> **Records from a data source**
########
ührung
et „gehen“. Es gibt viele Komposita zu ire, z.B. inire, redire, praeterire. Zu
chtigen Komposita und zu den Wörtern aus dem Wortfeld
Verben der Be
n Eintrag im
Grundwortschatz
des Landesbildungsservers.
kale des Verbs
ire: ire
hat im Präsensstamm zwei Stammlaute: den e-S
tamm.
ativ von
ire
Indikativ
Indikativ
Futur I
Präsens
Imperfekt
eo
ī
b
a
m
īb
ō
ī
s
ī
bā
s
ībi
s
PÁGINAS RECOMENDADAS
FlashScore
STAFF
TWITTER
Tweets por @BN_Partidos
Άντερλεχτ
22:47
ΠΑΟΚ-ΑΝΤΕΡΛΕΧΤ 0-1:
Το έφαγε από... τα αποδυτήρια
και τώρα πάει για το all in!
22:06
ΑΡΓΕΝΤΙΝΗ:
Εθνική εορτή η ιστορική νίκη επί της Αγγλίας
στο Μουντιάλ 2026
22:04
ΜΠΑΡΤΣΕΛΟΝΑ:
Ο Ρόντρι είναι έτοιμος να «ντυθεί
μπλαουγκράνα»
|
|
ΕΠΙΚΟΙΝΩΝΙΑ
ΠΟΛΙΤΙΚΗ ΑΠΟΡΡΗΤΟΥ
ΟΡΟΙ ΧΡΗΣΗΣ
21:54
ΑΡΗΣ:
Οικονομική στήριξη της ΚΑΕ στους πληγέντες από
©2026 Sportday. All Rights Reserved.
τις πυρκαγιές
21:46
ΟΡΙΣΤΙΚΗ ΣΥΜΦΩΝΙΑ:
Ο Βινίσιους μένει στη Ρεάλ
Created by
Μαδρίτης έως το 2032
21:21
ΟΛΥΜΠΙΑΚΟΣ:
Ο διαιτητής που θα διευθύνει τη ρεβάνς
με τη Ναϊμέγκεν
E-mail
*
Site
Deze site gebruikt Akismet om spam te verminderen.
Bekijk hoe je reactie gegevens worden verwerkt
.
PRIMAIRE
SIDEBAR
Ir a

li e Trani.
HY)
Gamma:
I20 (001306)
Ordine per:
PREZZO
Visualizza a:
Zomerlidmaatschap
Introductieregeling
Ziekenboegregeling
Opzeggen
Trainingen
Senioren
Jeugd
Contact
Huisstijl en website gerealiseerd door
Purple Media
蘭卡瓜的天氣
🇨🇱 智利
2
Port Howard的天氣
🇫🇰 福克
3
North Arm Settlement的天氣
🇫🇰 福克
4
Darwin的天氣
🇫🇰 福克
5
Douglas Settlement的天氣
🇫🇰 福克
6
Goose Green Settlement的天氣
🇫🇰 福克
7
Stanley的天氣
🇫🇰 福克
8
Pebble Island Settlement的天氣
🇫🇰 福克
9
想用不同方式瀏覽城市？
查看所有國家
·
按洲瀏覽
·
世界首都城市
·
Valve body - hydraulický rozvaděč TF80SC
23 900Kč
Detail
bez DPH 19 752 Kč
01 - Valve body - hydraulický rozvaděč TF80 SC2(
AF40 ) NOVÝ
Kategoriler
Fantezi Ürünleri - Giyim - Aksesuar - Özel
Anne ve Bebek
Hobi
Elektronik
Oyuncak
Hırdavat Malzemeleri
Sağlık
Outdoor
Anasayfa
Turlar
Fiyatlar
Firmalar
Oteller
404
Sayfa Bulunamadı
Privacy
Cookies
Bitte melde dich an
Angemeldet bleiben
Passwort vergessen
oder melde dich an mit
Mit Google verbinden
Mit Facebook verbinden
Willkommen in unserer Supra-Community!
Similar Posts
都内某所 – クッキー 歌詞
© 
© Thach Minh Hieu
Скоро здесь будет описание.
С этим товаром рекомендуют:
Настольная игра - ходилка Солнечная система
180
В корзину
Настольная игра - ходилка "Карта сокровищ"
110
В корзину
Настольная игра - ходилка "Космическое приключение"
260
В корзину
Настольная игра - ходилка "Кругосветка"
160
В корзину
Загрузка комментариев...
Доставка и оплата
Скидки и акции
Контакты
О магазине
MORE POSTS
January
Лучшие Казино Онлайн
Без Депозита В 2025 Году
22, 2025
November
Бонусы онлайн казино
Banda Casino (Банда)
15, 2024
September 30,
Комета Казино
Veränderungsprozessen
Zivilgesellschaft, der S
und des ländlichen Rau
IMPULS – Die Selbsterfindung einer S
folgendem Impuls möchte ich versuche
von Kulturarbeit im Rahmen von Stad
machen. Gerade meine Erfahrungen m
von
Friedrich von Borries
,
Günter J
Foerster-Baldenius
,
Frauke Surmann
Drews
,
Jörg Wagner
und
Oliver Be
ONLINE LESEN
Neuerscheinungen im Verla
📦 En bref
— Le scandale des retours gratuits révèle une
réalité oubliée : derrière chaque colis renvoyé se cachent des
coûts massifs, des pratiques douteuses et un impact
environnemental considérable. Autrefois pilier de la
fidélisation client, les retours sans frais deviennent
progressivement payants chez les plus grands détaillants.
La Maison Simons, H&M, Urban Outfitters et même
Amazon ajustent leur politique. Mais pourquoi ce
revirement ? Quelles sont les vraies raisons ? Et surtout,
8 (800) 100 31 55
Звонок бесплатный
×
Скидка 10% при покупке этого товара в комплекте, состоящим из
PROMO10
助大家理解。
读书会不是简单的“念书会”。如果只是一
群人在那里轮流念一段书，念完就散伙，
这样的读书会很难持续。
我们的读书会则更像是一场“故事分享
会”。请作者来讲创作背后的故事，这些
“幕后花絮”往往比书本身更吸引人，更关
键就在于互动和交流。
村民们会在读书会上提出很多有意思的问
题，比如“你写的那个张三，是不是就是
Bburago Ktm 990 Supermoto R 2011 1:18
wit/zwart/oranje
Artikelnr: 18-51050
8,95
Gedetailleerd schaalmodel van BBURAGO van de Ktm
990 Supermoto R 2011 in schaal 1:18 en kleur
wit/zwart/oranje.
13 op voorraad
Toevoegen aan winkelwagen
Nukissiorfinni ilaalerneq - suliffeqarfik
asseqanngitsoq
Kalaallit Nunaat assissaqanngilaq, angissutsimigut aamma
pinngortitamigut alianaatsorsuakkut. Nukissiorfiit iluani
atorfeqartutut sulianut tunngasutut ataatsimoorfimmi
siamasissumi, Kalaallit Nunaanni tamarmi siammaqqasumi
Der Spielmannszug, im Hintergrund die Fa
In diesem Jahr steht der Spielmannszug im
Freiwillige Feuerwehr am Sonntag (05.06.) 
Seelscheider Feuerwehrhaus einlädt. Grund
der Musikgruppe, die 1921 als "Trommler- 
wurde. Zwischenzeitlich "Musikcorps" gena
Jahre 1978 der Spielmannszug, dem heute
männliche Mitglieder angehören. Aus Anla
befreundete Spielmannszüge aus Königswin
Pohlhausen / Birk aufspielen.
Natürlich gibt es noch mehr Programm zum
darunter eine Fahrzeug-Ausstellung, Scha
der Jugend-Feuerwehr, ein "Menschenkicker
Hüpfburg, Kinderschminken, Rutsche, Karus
########
Could you give the records above again, exactly and in full?

> **FINISHED TASK**
ührung
et „gehen“. Es gibt viele Komposita zu ire, z.B. inire, redire, praeterire. Zu
chtigen Komposita und zu den Wörtern aus dem Wortfeld
Verben der Be
n Eintrag im
Grundwortschatz
des Landesbildungsservers.
kale des Verbs
ire: ire
hat im Präsensstamm zwei Stammlaute: den e-S
tamm.
ativ von
ire
Indikativ
Indikativ
Futur I
Präsens
Imperfekt
eo
ī
b
a
m
īb
ō
ī
s
ī
bā
s
ībi
s
PÁGINAS RECOMENDADAS
FlashScore
STAFF
TWITTER
Tweets por @BN_Partidos
Άντερλεχτ
22:47
ΠΑΟΚ-ΑΝΤΕΡΛΕΧΤ 0-1:
Το έφαγε από... τα αποδυτήρια
και τώρα πάει για το all in!
22:06
ΑΡΓΕΝΤΙΝΗ:
Εθνική εορτή η ιστορική νίκη επί της Αγγλίας
στο Μουντιάλ 2026
22:04
ΜΠΑΡΤΣΕΛΟΝΑ:
Ο Ρόντρι είναι έτοιμος να «ντυθεί
μπλαουγκράνα»
|
|
ΕΠΙΚΟΙΝΩΝΙΑ
ΠΟΛΙΤΙΚΗ ΑΠΟΡΡΗΤΟΥ
ΟΡΟΙ ΧΡΗΣΗΣ
21:54
ΑΡΗΣ:
Οικονομική στήριξη της ΚΑΕ στους πληγέντες από
©2026 Sportday. All Rights Reserved.
τις πυρκαγιές
21:46
ΟΡΙΣΤΙΚΗ ΣΥΜΦΩΝΙΑ:
Ο Βινίσιους μένει στη Ρεάλ
Created by
Μαδρίτης έως το 2032
21:21
ΟΛΥΜΠΙΑΚΟΣ:
Ο διαιτητής που θα διευθύνει τη ρεβάνς
με τη Ναϊμέγκεν
E-mail
*
Site
Deze site gebruikt Akismet om spam te verminderen.
Bekijk hoe je reactie gegevens worden verwerkt
.
PRIMAIRE
SIDEBAR
Ir a

li e Trani.
HY)
Gamma:
I20 (001306)
Ordine per:
PREZZO
Visualizza a:
Zomerlidmaatschap
Introductieregeling
Ziekenboegregeling
Opzeggen
Trainingen
Senioren
Jeugd
Contact
Huisstijl en website gerealiseerd door
Purple Media
蘭卡瓜的天氣
🇨🇱 智利
2
Port Howard的天氣
🇫🇰 福克
3
North Arm Settlement的天氣
🇫🇰 福克
4
Darwin的天氣
🇫🇰 福克
5
Douglas Settlement的天氣
🇫🇰 福克
6
Goose Green Settlement的天氣
🇫🇰 福克
7
Stanley的天氣
🇫🇰 福克
8
Pebble Island Settlement的天氣
🇫🇰 福克
9
想用不同方式瀏覽城市？
查看所有國家
·
按洲瀏覽
·
世界首都城市
·
Valve body - hydraulický rozvaděč TF80SC
23 900Kč
Detail
bez DPH 19 752 Kč
01 - Valve body - hydraulický rozvaděč TF80 SC2(
AF40 ) NOVÝ
Kategoriler
Fantezi Ürünleri - Giyim - Aksesuar - Özel
Anne ve Bebek
Hobi
Elektronik
Oyuncak
Hırdavat Malzemeleri
Sağlık
Outdoor
Anasayfa
Turlar
Fiyatlar
Firmalar
Oteller
404
Sayfa Bulunamadı
Privacy
Cookies
Bitte melde dich an
Angemeldet bleiben
Passwort vergessen
oder melde dich an mit
Mit Google verbinden
Mit Facebook verbinden
Willkommen in unserer Supra-Community!
Similar Posts
都内某所 – クッキー 歌詞
© 
© Thach Minh Hieu
Скоро здесь будет описание.
С этим товаром рекомендуют:
Настольная игра - ходилка Солнечная система
180
В корзину
Настольная игра - ходилка "Карта сокровищ"
110
В корзину
Настольная игра - ходилка "Космическое приключение"
260
В корзину
Настольная игра - ходилка "Кругосветка"
160
В корзину
Загрузка комментариев...
Доставка и оплата
Скидки и акции
Контакты
О магазине
MORE POSTS
January
Лучшие Казино Онлайн
Без Депозита В 2025 Году
22, 2025
November
Бонусы онлайн казино
Banda Casino (Банда)
15, 2024
September 30,
Комета Казино
Veränderungsprozessen
Zivilgesellschaft, der S
und des ländlichen Rau
IMPULS – Die Selbsterfindung einer S
folgendem Impuls möchte ich versuche
von Kulturarbeit im Rahmen von Stad
machen. Gerade meine Erfahrungen m
von
Friedrich von Borries
,
Günter J
Foerster-Baldenius
,
Frauke Surmann
Drews
,
Jörg Wagner
und
Oliver Be
ONLINE LESEN
Neuerscheinungen im Verla
📦 En bref
— Le scandale des retours gratuits révèle une
réalité oubliée : derrière chaque colis renvoyé se cachent des
coûts massifs, des pratiques douteuses et un impact
environnemental considérable. Autrefois pilier de la
fidélisation client, les retours sans frais deviennent
progressivement payants chez les plus grands détaillants.
La Maison Simons, H&M, Urban Outfitters et même
Amazon ajustent leur politique. Mais pourquoi ce
revirement ? Quelles sont les vraies raisons ? Et surtout,
8 (800) 100 31 55
Звонок бесплатный
×
Скидка 10% при покупке этого товара в комплекте, состоящим из
PROMO10
助大家理解。
读书会不是简单的“念书会”。如果只是一
群人在那里轮流念一段书，念完就散伙，
这样的读书会很难持续。
我们的读书会则更像是一场“故事分享
会”。请作者来讲创作背后的故事，这些
“幕后花絮”往往比书本身更吸引人，更关
键就在于互动和交流。
村民们会在读书会上提出很多有意思的问
题，比如“你写的那个张三，是不是就是
Bburago Ktm 990 Supermoto R 2011 1:18
wit/zwart/oranje
Artikelnr: 18-51050
8,95
Gedetailleerd schaalmodel van BBURAGO van de Ktm
990 Supermoto R 2011 in schaal 1:18 en kleur
wit/zwart/oranje.
13 op voorraad
Toevoegen aan winkelwagen
Nukissiorfinni ilaalerneq - suliffeqarfik
asseqanngitsoq
Kalaallit Nunaat assissaqanngilaq, angissutsimigut aamma
pinngortitamigut alianaatsorsuakkut. Nukissiorfiit iluani
atorfeqartutut sulianut tunngasutut ataatsimoorfimmi
siamasissumi, Kalaallit Nunaanni tamarmi siammaqqasumi
Der Spielmannszug, im Hintergrund die Fa
In diesem Jahr steht der Spielmannszug im
Freiwillige Feuerwehr am Sonntag (05.06.) 
Seelscheider Feuerwehrhaus einlädt. Grund
der Musikgruppe, die 1921 als "Trommler- 
wurde. Zwischenzeitlich "Musikcorps" gena
Jahre 1978 der Spielmannszug, dem heute
männliche Mitglieder angehören. Aus Anla
befreundete Spielmannszüge aus Königswin
Pohlhausen / Birk aufspielen.
Natürlich gibt es noch mehr Programm zum
darunter eine Fahrzeug-Ausstellung, Scha
der Jugend-Feuerwehr, ein "Menschenkicker
Hüpfburg, Kinderschminken, Rutsche, Karus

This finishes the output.